Aim of the exercise: Pull out every line in the records below that contains the string "series", treating uppercase and lowercase as different.

[Chart understanding data]
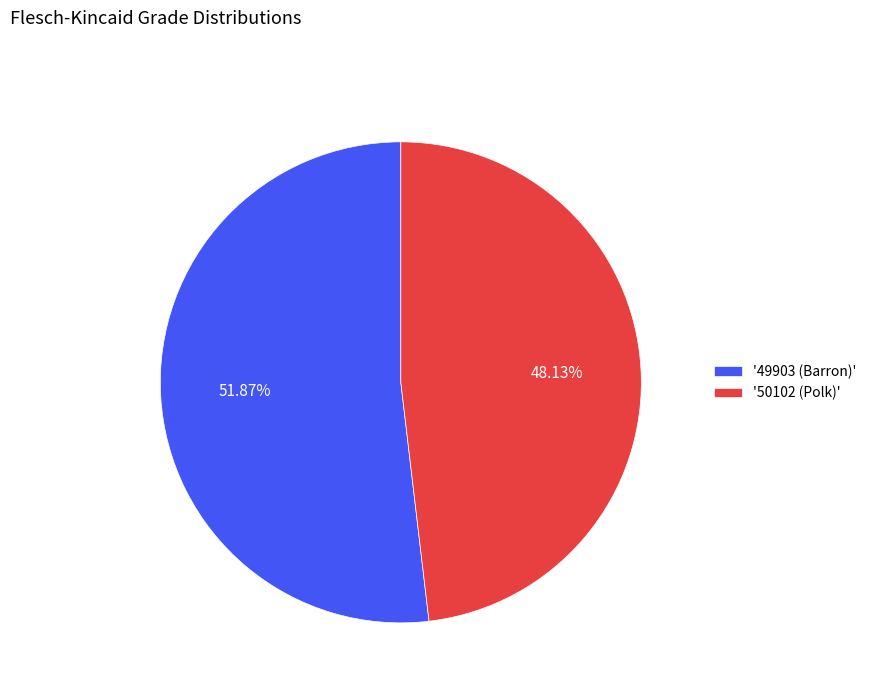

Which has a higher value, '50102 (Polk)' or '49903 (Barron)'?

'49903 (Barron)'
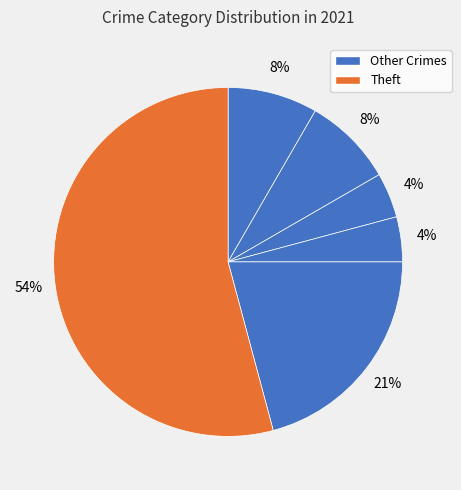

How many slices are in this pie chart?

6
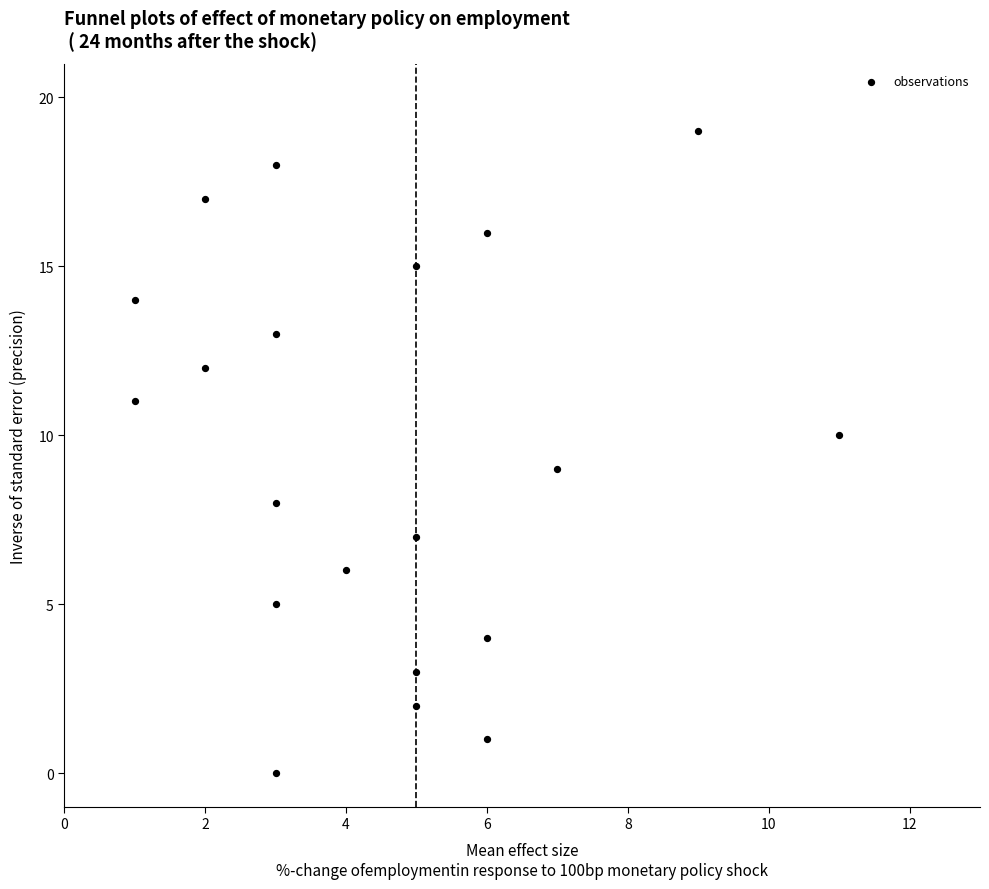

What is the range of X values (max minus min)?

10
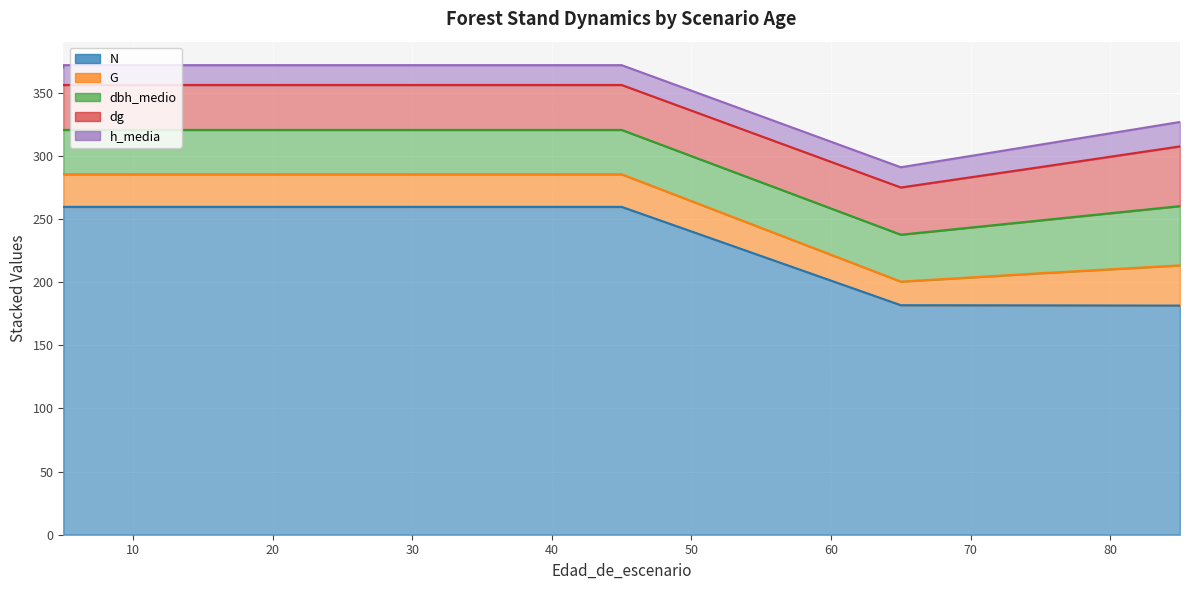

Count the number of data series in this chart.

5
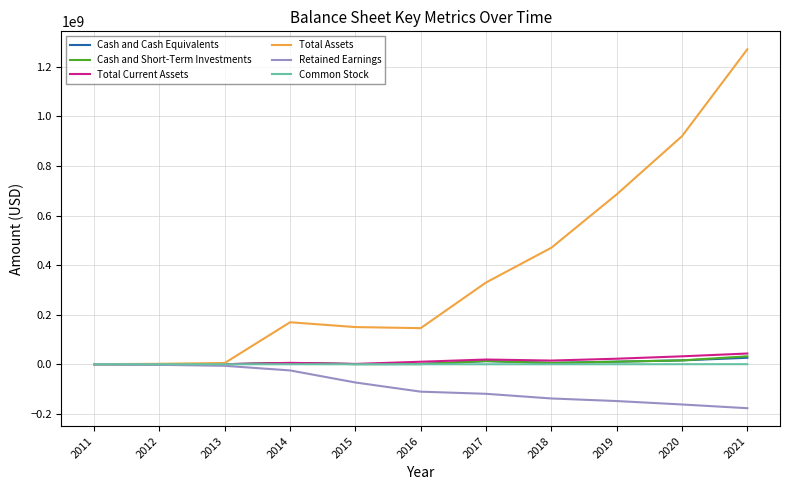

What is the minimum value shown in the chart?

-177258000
* * *
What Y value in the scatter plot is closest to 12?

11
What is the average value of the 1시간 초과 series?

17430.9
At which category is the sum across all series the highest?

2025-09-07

Your solution:
Count the number of data series in this chart.
What is the average value of the 1시간 초과 series?
At which category is the sum across all series the highest?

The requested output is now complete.